Why is there a reference count?
Repacking Callback
The repacking
process is delegated to a user provided function
As seen in the CollectGarbage
method above.
public delegate void RepackDelegate(IProgress<double> progress, List<Hash> hashes, ArchiveReference<TParsedHeaderState> archive);
This makes testing easier, and provides greater flexibility.
To this method we plug a function to Remove Unused Items and Update the DataStore.
Open Questions
- When should Garbage Collection run?
- Should it be triggered in the background automatically?
- Or perhaps as part of events like loadout deletion?
- Are there any specific optimizations needed for very large numbers of archives or files?
- Other than the ones already brought up in this ADR.
Some of these will be decided in the future, based on results.
Future Work
These items would eventually require their own separate ADR and issues.
Hard deletion of old loadout data on GC.
Post GC, legacy loadout data does not serve much usefulness
Leftover legacy data in the Database would instead slow down queries, including
those needed by Garbage Collection
itself. Ideally, entire entities could be completely
removed from the DataStore
.
Limiting Archive Sizes on Backup
Performance of the repacking step is limited by disk speed.

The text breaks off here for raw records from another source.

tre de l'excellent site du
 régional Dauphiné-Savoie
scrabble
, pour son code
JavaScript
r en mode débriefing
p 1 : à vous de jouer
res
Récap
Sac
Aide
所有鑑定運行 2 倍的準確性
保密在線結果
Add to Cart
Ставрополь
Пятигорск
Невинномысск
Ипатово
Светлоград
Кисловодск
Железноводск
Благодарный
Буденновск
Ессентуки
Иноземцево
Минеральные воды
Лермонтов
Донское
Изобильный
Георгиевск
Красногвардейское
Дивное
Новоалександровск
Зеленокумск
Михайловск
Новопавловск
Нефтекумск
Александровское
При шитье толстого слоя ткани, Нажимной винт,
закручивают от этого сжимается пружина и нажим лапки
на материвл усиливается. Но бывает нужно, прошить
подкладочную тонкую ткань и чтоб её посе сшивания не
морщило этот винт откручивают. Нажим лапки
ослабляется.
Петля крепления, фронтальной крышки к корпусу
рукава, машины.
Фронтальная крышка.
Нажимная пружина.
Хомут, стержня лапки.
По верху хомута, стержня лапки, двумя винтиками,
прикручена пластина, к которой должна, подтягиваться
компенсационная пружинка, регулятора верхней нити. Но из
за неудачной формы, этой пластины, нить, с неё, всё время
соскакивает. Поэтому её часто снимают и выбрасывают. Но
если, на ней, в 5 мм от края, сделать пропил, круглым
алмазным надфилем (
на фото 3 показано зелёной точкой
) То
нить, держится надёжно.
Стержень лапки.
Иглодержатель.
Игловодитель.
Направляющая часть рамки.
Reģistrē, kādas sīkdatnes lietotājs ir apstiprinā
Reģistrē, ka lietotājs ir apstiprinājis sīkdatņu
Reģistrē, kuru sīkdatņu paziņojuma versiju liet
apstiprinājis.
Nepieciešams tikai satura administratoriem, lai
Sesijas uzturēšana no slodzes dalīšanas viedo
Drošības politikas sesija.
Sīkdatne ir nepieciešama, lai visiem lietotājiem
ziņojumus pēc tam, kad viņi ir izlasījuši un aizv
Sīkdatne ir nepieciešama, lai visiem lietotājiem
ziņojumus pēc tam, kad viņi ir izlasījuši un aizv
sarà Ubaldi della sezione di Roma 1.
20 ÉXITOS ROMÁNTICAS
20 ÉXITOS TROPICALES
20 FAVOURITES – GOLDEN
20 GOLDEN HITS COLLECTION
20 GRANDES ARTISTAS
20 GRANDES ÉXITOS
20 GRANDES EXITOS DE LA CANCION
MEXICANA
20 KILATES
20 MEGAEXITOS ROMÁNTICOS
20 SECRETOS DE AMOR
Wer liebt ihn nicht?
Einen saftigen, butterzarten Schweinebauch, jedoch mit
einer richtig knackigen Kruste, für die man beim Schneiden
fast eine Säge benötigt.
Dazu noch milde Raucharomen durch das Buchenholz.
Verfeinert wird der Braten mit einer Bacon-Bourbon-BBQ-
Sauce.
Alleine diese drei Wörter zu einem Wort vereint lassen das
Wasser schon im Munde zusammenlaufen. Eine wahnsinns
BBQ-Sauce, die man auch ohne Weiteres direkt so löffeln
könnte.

Some mods, for example Skyrim 202X: Architecture, can be quite large; for instance, in this case, around 10GiB.
This is problematic, because if you download an update to this mod, which has some new files, and then delete the old version; a large amount of the 10GiB archive may still be used. In which case this amounts to a 10GiB copy.
The current proposal is to limit archive size to 1GiB; but this may change in the future.
Archive Compaction/Merging
Removal of Mod Versions/Revisions May lead to Fragmentation of Mod Files
Consider a situation where you have a long-lived loadout with some large mods:
graph LR
V8["202X V8\nFiles: 650"] --> V9["202X V9\nFiles: 100"]
V9 --> V10["202X V10\nFiles: 100"]
V10 --> V11["202X V11\nFiles: 100"]
(Where each version's file count shows a number of new
or changed
files.)
Eventually you may delete a loadout, or trim the history of a loadout, which may leave you with a situation like this:
graph LR
V8["202X V8\nFiles: 650"] --> V9["202X V9\nFiles: 720"]
V9 --> V10["202X V10\nFiles: 100"]
V10 --> V11["202X V11\nFiles: 100"]
style V8 fill:#40404040,stroke:#ffffff,color:#ffffff
style V9 fill:#40404040,stroke:#ffffff,color:#ffffff
style V10 fill:#40404040,stroke:#ffffff,color:#ffffff
If you want to extract 202X V11
, you'll need to extract the contents left in the
original archives made by V8
, V9
, V10
, and V11
; even though the older
versions of these mods no longer exist.
In the long term, this sort of fragmentation will lead to a lot of handle opens and as a result, slow apply times (especially on Windows).
No planned work for this yet; just a far future concern needing addressing.